"That means that you've promised to pay," said Vicky. "Or else you've fobbed him off for the moment, and he'll come back."

"It seems to me," said Wally, with a good deal of asperity, "that all you learned at that precious finishing school of yours was to snoop round listening at keyholes. You may think that a smart thing to do, but let me tell you that it isn't at all the clean potato. In fact, it's very dishonourable, that's what it is."

Upon which austere pronouncement he strayed away grandly, but a little uncertainly, in the direction of his bedroom.

Chapter Five

If Wally hoped that his wife was going to turn a blind eye to his latest peccadillo, he was soon undeceived. Though the night might have brought little counsel and less repose to Ermyntrude, it did strengthen her determination to "have it out' with Wally. Mary and Vicky, and probably the Prince too, knew that a highly dramatic scene had been staged in Ermyntrude's bedroom before breakfast on the following morning, for when Ermyntrude succumbed to her emotions she became not only hysterical, but extremely shrill. Anyone at Palings on that Sunday morning would have had to have been very deaf indeed not to have been disturbed by the sound of its mistress's voice, rising higher and higher, and finally breaking into gusty sobs.

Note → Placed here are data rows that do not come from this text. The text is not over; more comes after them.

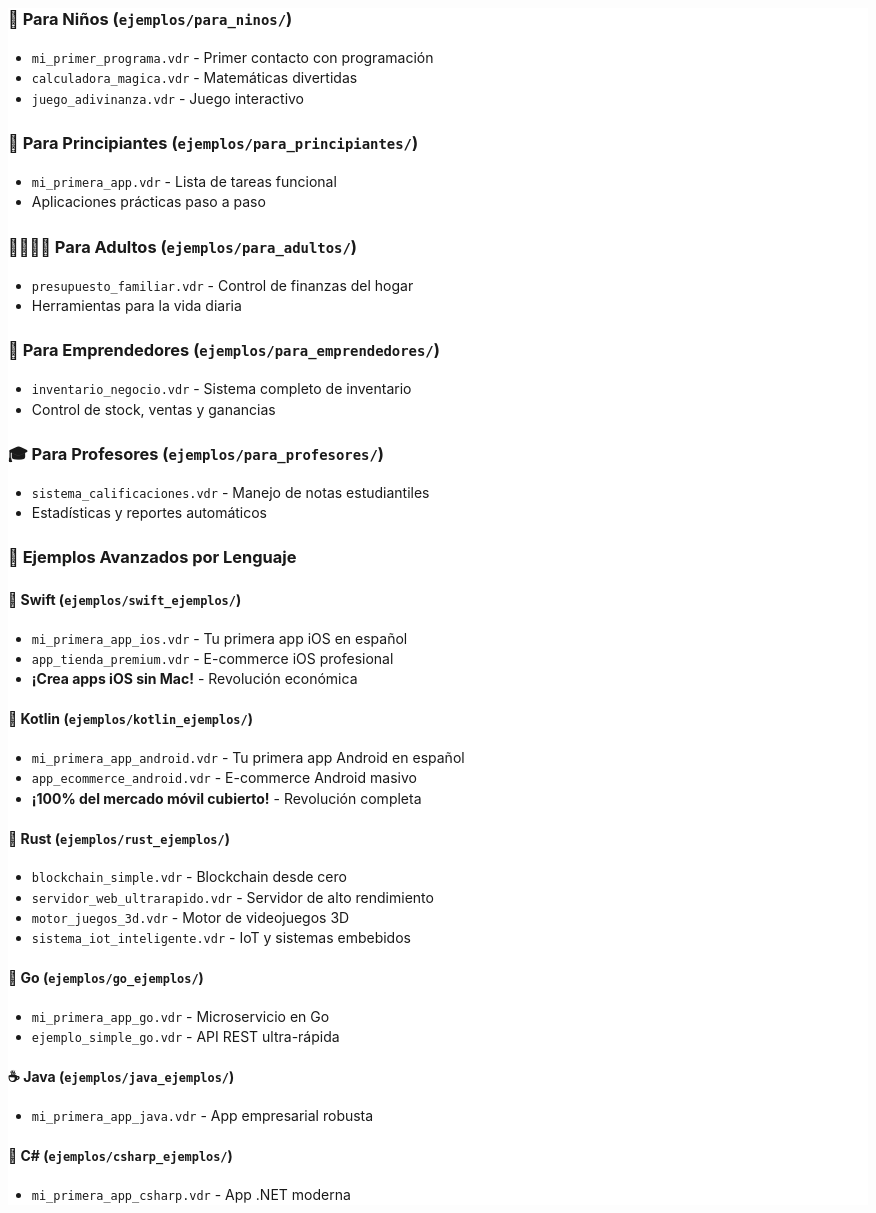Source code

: ### 👶 **Para Niños (`ejemplos/para_ninos/`)**
- `mi_primer_programa.vdr` - Primer contacto con programación
- `calculadora_magica.vdr` - Matemáticas divertidas
- `juego_adivinanza.vdr` - Juego interactivo

### 🎯 **Para Principiantes (`ejemplos/para_principiantes/`)**
- `mi_primera_app.vdr` - Lista de tareas funcional
- Aplicaciones prácticas paso a paso

### 👨‍👩‍👧‍👦 **Para Adultos (`ejemplos/para_adultos/`)**
- `presupuesto_familiar.vdr` - Control de finanzas del hogar
- Herramientas para la vida diaria

### 💼 **Para Emprendedores (`ejemplos/para_emprendedores/`)**
- `inventario_negocio.vdr` - Sistema completo de inventario
- Control de stock, ventas y ganancias

### 🎓 **Para Profesores (`ejemplos/para_profesores/`)**
- `sistema_calificaciones.vdr` - Manejo de notas estudiantiles
- Estadísticas y reportes automáticos

### 🚀 **Ejemplos Avanzados por Lenguaje**

#### 🍎 **Swift (`ejemplos/swift_ejemplos/`)**
- `mi_primera_app_ios.vdr` - Tu primera app iOS en español
- `app_tienda_premium.vdr` - E-commerce iOS profesional
- **¡Crea apps iOS sin Mac!** - Revolución económica

#### 🤖 **Kotlin (`ejemplos/kotlin_ejemplos/`)**
- `mi_primera_app_android.vdr` - Tu primera app Android en español
- `app_ecommerce_android.vdr` - E-commerce Android masivo
- **¡100% del mercado móvil cubierto!** - Revolución completa

#### 🦀 **Rust (`ejemplos/rust_ejemplos/`)**
- `blockchain_simple.vdr` - Blockchain desde cero
- `servidor_web_ultrarapido.vdr` - Servidor de alto rendimiento
- `motor_juegos_3d.vdr` - Motor de videojuegos 3D
- `sistema_iot_inteligente.vdr` - IoT y sistemas embebidos

#### 🐹 **Go (`ejemplos/go_ejemplos/`)**
- `mi_primera_app_go.vdr` - Microservicio en Go
- `ejemplo_simple_go.vdr` - API REST ultra-rápida

#### ☕ **Java (`ejemplos/java_ejemplos/`)**
- `mi_primera_app_java.vdr` - App empresarial robusta

#### 💙 **C# (`ejemplos/csharp_ejemplos/`)**
- `mi_primera_app_csharp.vdr` - App .NET moderna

When Ermyntrude did not appear to take her place behind the coffee-cups, Mary began to feel uneasy, for although Ermyntrude often indulged in hearty quarrels with Wally, they usually relieved her feelings so much that she was able to face her family, ten minutes later, with all her customary good-humour. When the sinister message was delivered to her that Ermyntrude would not be requiring any breakfast, her spirits sank to their lowest level. It was with an effort that she summoned up a smile to greet the Prince. She told him, in what she hoped was a careless tone, that Ermyntrude had a headache, and was breakfasting in her room. He accepted this information with all the polite concern of one who had not sipped his early tea to the accompaniment of an unleashed female voice reciting, in ruthless crescendo, every sin his host had committed since his marriage.

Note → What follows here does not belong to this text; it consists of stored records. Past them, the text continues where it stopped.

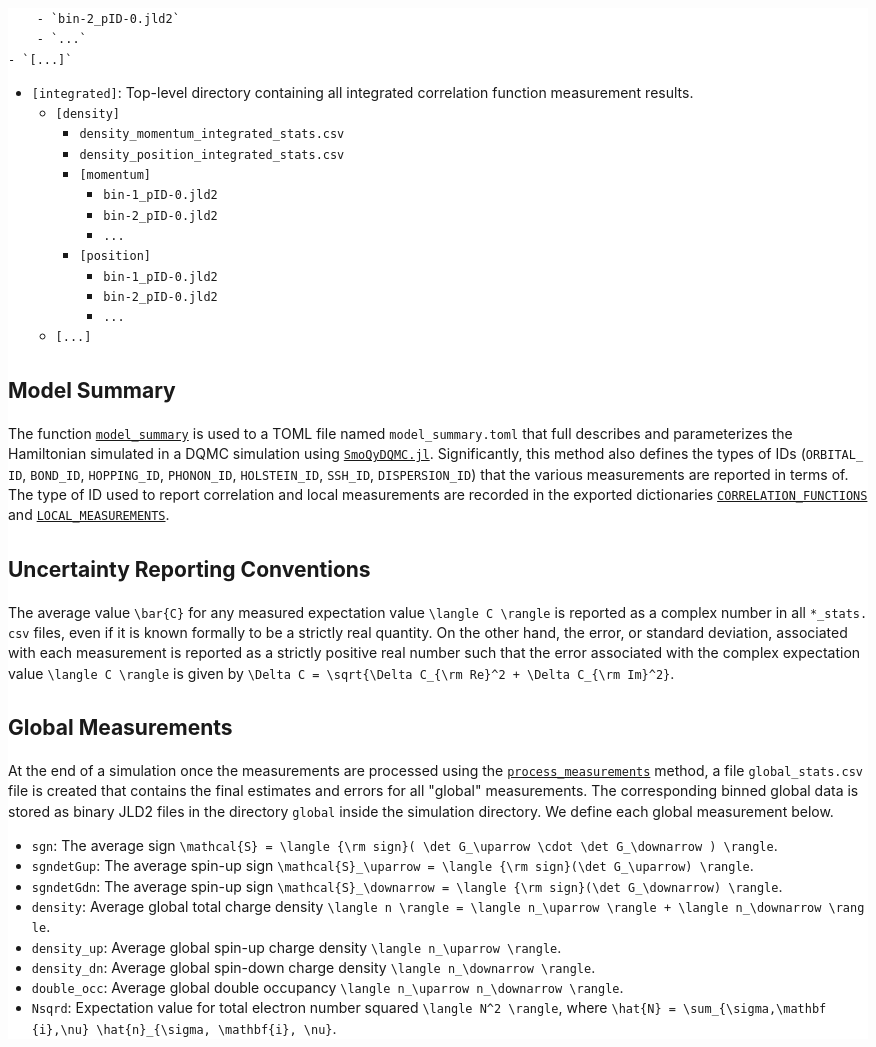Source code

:         - `bin-2_pID-0.jld2`
        - `...`
    - `[...]`
  - `[integrated]`: Top-level directory containing all integrated correlation function measurement results.
    - `[density]`
      - `density_momentum_integrated_stats.csv`
      - `density_position_integrated_stats.csv`
      - `[momentum]`
        - `bin-1_pID-0.jld2`
        - `bin-2_pID-0.jld2`
        - `...`
      - `[position]`
        - `bin-1_pID-0.jld2`
        - `bin-2_pID-0.jld2`
        - `...`
    - `[...]`

## Model Summary

The function [`model_summary`](@ref) is used to a TOML file named `model_summary.toml` that full describes
and parameterizes the Hamiltonian simulated in a DQMC simulation using [`SmoQyDQMC.jl`](https://github.com/SmoQySuite/SmoQyDQMC.jl).
Significantly, this method also defines the types of IDs
(`ORBITAL_ID`, `BOND_ID`, `HOPPING_ID`, `PHONON_ID`, `HOLSTEIN_ID`, `SSH_ID`, `DISPERSION_ID`) that
the various measurements are reported in terms of. The type of ID used to report correlation and local measurements are recorded in
the exported dictionaries [`CORRELATION_FUNCTIONS`](@ref) and [`LOCAL_MEASUREMENTS`](@ref).

## Uncertainty Reporting Conventions

The average value ``\bar{C}`` for any measured expectation value ``\langle C \rangle`` is reported as a complex number in all  `*_stats.csv` files,
even if it is known formally to be a strictly real quantity.
On the other hand, the error, or standard deviation, associated with each measurement is reported as a strictly positive real number such that
the error associated with the complex expectation value ``\langle C \rangle`` is given by ``\Delta C = \sqrt{\Delta C_{\rm Re}^2 + \Delta C_{\rm Im}^2}``.

## Global Measurements

At the end of a simulation once the measurements are processed using the [`process_measurements`](@ref)
method, a file `global_stats.csv` file is created that contains the final estimates and errors for all "global" measurements.
The corresponding binned global data is stored as binary JLD2 files in the directory `global` inside the simulation directory.
We define each global measurement below.

- `sgn`: The average sign ``\mathcal{S} = \langle {\rm sign}( \det G_\uparrow \cdot \det G_\downarrow ) \rangle``.
- `sgndetGup`: The average spin-up sign ``\mathcal{S}_\uparrow = \langle {\rm sign}(\det G_\uparrow) \rangle``.
- `sgndetGdn`: The average spin-up sign ``\mathcal{S}_\downarrow = \langle {\rm sign}(\det G_\downarrow) \rangle``.
- `density`: Average global total charge density ``\langle n \rangle = \langle n_\uparrow \rangle + \langle n_\downarrow \rangle``.
- `density_up`: Average global spin-up charge density ``\langle n_\uparrow \rangle``.
- `density_dn`: Average global spin-down charge density ``\langle n_\downarrow \rangle``.
- `double_occ`: Average global double occupancy ``\langle n_\uparrow n_\downarrow \rangle``.
- `Nsqrd`: Expectation value for total electron number squared ``\langle N^2 \rangle``, where ``\hat{N} = \sum_{\sigma,\mathbf{i},\nu} \hat{n}_{\sigma, \mathbf{i}, \nu}``.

Mary could not but applaud the correctness of his attitude, and was just beginning to accuse herself of having been unjust to the Prince, when he once more alienated her sympathy by leading their conversation into a channel whither she refused to follow him. Gracefully, delicately, but none the less obviously, Prince Varasashvili was attempting to discover from Miss Cliffe the terms of the late Mr. Fanshawe's will. The Prince, in fact, wanted to know whether Geoffrey Fanshawe's fortune had been left unconditionally to his relict, or whether it was tied up in his daughter.

Restraining an impulse to inform the Prince that the outlay of a small sum at Somerset House would place at his disposal the information that was so necessary to him, Mary returned no sort of reply to his adroit conversational feelers, but offered him instead a second cup of coffee. He spoke of what he must suppose to be Vicky's large expectations, adding with a smile which Mary thought brazen: "She is at all times enchanting, but when it is known that she will have also a fortune when she comes of age - is it not so? - one is astonished that she is not already betrothed! It is very well, however: she sould make what you call a good match, do you not agree?"

"Yes, Vicky's very attractive," responded Mary woodenly.

"You also, Miss Cliffe, are one of the lucky ones, I understand," he continued. "I hear that you, too, are an heiress."